Mutual Information Multinomial Estimation
Yanzhi Chen, Zijing Ou, Adrian Weller, Yingzhen Li
TL;DR
This work tackles the challenge of estimating mutual information in high-dimensional, high-MI settings. It introduces Mutual Information Multinomial Estimation (MIME), which uses a multinomial classifier across four distributions, including a marginal-preserving vector Gaussian copula reference, to stabilize MI estimation and reduce overfitting. The authors prove consistency and controlled error bounds, and demonstrate MIME's superior robustness and scalability across synthetic benchmarks, Bayesian experimental design, and self-supervised learning scenarios, outperforming several baselines.

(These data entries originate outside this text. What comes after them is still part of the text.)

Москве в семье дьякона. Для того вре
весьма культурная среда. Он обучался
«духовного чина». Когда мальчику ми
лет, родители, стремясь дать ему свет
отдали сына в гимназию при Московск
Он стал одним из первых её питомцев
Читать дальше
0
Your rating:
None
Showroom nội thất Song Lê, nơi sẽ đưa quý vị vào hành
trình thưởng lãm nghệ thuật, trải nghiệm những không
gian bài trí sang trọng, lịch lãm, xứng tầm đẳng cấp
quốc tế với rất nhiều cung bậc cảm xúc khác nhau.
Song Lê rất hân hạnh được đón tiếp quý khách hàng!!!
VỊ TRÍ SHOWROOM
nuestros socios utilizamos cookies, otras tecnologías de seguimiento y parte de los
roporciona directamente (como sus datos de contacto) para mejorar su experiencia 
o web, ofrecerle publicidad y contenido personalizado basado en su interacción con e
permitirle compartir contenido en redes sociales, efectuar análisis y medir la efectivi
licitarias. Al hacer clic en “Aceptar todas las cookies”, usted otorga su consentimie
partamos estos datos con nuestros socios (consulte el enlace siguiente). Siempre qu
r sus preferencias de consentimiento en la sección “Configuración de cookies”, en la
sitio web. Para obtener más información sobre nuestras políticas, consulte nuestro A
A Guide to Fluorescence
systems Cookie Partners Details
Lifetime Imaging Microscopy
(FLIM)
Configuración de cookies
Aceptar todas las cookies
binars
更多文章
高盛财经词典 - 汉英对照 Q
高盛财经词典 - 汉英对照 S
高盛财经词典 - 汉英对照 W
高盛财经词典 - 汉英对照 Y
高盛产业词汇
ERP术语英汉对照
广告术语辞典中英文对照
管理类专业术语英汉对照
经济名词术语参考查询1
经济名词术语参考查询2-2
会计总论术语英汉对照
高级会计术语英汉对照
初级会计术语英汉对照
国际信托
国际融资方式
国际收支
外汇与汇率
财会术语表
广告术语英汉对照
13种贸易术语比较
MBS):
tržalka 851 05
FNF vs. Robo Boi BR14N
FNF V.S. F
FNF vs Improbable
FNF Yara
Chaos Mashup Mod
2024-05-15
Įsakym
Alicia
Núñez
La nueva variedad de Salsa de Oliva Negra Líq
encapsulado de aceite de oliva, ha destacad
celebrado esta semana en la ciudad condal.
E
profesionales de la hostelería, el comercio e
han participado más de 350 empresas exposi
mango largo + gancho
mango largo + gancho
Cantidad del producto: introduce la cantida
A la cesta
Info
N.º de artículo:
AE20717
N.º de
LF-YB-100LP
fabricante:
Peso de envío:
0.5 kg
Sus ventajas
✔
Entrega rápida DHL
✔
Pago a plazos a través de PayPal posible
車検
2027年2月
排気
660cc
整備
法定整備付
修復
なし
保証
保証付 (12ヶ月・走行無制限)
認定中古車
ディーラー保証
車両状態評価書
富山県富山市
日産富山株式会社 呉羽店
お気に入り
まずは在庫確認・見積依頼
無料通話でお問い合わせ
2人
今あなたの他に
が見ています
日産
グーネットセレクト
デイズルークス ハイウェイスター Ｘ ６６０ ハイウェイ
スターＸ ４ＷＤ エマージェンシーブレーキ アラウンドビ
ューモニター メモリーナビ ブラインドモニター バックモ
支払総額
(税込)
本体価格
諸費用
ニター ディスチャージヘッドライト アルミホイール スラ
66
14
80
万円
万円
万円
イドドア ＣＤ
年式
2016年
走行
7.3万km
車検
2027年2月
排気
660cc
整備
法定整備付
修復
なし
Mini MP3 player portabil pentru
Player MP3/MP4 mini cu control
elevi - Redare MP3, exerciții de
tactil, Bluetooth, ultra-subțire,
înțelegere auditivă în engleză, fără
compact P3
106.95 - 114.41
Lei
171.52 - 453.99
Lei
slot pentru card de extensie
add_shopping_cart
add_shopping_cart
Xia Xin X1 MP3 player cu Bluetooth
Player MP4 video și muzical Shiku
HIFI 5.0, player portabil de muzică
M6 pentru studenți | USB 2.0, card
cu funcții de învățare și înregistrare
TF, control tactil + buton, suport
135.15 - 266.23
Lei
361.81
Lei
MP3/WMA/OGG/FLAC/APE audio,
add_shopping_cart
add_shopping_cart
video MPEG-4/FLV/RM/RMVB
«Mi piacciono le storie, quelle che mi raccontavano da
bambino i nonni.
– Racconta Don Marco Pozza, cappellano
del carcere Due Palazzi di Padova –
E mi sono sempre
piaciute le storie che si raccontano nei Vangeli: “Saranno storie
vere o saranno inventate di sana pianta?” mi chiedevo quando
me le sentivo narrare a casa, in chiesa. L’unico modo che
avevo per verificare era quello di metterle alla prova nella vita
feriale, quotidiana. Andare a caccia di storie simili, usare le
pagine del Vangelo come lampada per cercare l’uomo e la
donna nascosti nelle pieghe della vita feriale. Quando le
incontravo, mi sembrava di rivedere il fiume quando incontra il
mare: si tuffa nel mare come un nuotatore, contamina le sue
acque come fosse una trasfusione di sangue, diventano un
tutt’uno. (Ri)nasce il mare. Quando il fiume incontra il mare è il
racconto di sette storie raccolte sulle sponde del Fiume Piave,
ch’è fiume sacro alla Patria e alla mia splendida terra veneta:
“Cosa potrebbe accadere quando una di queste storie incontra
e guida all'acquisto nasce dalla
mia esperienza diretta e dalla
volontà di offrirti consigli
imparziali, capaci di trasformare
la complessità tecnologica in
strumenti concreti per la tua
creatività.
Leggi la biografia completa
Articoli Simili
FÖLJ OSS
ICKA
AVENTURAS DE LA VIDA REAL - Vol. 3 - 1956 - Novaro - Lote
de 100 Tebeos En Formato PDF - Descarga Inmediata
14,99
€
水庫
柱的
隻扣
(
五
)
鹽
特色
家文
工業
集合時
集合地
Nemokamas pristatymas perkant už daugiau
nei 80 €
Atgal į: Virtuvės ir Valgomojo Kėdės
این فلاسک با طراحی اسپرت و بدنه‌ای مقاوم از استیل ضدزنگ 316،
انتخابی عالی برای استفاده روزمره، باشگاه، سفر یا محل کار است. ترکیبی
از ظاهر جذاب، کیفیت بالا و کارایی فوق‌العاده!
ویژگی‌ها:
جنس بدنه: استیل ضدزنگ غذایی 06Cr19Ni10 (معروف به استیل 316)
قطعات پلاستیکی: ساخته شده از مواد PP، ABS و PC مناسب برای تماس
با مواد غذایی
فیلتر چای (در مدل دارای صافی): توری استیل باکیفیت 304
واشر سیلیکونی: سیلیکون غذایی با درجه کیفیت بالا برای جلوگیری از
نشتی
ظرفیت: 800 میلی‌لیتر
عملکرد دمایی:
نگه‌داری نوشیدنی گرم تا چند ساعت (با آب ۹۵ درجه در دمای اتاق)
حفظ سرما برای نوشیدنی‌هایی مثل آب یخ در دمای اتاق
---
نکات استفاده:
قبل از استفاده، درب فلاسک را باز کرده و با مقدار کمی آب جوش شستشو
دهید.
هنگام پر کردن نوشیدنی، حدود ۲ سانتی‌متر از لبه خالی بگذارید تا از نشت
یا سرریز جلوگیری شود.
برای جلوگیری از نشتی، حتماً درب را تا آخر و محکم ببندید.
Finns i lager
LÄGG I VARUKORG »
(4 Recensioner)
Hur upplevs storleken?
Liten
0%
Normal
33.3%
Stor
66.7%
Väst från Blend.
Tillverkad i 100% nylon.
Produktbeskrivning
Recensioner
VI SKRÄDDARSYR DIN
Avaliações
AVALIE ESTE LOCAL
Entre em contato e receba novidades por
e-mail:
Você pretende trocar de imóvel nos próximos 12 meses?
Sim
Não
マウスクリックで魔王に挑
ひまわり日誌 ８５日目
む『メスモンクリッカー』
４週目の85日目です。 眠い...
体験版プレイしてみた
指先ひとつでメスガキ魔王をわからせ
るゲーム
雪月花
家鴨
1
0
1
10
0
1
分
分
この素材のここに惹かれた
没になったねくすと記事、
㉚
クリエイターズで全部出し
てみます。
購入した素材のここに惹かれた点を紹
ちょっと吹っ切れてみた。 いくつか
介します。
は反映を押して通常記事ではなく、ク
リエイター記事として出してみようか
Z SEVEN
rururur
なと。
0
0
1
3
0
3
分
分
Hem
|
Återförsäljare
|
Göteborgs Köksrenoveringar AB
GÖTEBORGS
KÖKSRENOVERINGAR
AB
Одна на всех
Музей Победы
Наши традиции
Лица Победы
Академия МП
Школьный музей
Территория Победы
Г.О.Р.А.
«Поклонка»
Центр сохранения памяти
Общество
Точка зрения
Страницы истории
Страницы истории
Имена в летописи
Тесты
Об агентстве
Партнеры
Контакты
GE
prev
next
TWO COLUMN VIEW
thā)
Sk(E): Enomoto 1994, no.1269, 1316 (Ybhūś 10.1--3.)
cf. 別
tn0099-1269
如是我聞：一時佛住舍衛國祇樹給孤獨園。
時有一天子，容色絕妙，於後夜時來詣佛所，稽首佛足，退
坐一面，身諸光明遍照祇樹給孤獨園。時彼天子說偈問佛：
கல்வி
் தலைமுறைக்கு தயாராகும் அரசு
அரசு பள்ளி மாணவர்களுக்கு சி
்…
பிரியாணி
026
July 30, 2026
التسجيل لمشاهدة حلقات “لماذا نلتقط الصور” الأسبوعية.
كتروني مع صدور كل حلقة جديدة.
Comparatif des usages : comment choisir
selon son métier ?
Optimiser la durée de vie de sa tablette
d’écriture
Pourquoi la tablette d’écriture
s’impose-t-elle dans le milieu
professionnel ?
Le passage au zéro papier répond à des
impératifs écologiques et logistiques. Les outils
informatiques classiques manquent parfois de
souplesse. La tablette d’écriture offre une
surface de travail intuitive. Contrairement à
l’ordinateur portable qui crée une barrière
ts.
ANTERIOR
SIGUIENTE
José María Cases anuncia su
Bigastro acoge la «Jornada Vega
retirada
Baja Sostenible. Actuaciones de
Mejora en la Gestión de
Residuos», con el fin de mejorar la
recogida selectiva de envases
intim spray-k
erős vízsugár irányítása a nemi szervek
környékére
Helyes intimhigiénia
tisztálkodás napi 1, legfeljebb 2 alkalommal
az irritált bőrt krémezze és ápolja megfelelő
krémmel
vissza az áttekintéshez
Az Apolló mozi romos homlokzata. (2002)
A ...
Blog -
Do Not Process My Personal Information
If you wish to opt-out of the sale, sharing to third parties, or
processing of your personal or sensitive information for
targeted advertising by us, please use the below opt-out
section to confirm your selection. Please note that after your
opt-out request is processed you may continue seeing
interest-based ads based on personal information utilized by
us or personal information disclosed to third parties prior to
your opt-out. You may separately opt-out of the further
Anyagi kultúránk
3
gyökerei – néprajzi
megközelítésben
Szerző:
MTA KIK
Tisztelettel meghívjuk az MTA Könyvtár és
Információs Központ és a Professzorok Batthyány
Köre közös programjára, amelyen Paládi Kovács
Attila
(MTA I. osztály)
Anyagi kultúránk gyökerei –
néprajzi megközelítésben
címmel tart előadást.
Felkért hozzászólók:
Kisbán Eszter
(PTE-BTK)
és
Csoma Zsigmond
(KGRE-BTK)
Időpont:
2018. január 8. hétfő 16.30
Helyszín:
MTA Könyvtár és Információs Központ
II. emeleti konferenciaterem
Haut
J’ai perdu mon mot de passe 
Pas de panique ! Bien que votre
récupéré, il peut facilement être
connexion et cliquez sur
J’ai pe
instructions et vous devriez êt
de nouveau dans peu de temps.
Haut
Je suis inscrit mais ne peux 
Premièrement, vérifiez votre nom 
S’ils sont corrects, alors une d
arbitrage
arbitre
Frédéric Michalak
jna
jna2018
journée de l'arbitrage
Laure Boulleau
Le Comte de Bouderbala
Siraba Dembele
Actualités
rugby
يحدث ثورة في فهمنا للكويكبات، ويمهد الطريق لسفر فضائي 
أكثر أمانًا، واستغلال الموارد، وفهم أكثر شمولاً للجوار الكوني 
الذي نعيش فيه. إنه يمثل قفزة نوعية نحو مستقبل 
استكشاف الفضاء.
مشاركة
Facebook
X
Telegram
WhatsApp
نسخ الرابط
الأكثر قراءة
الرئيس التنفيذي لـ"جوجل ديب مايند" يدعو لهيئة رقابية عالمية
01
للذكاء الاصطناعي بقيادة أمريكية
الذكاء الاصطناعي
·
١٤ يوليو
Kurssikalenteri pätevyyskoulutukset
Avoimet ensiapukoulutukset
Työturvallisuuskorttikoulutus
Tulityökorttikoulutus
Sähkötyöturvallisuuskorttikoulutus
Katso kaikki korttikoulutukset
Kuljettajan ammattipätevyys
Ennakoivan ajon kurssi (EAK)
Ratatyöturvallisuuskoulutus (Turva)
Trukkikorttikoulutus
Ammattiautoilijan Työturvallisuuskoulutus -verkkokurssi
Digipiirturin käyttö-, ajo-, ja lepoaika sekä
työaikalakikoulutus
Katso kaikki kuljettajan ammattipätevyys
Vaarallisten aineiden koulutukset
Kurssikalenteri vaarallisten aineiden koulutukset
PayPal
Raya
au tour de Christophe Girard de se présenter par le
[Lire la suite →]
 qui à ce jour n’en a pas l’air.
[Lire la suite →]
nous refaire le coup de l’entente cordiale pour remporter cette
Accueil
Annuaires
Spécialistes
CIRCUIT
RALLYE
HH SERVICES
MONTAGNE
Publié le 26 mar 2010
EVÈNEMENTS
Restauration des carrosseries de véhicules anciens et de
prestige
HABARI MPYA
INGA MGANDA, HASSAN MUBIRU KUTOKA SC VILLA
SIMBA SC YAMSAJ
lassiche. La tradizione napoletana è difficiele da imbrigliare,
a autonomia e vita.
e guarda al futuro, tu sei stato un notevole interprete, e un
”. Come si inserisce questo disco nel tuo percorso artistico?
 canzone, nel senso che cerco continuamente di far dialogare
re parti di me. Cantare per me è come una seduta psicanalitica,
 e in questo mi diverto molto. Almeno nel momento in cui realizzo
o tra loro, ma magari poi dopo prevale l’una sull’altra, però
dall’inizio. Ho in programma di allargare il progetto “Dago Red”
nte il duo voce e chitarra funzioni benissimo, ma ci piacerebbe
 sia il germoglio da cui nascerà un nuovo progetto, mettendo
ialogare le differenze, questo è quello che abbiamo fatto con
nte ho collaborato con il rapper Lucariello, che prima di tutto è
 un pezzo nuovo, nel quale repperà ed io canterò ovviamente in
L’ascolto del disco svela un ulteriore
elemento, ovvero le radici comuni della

The approach offers a practical pathway to reliable MI estimation in complex data regimes and highlights nuanced interactions between MI values and representation quality in SSL.
Abstract
Estimating mutual information (MI) is a fundamental yet challenging task in data science and machine learning. This work proposes a new estimator for mutual information. Our main discovery is that a preliminary estimate of the data distribution can dramatically help estimate. This preliminary estimate serves as a bridge between the joint and the marginal distribution, and by comparing with this bridge distribution we can easily obtain the true difference between the joint distributions and the marginal distributions. Experiments on diverse tasks including non-Gaussian synthetic problems with known ground-truth and real-world applications demonstrate the advantages of our method.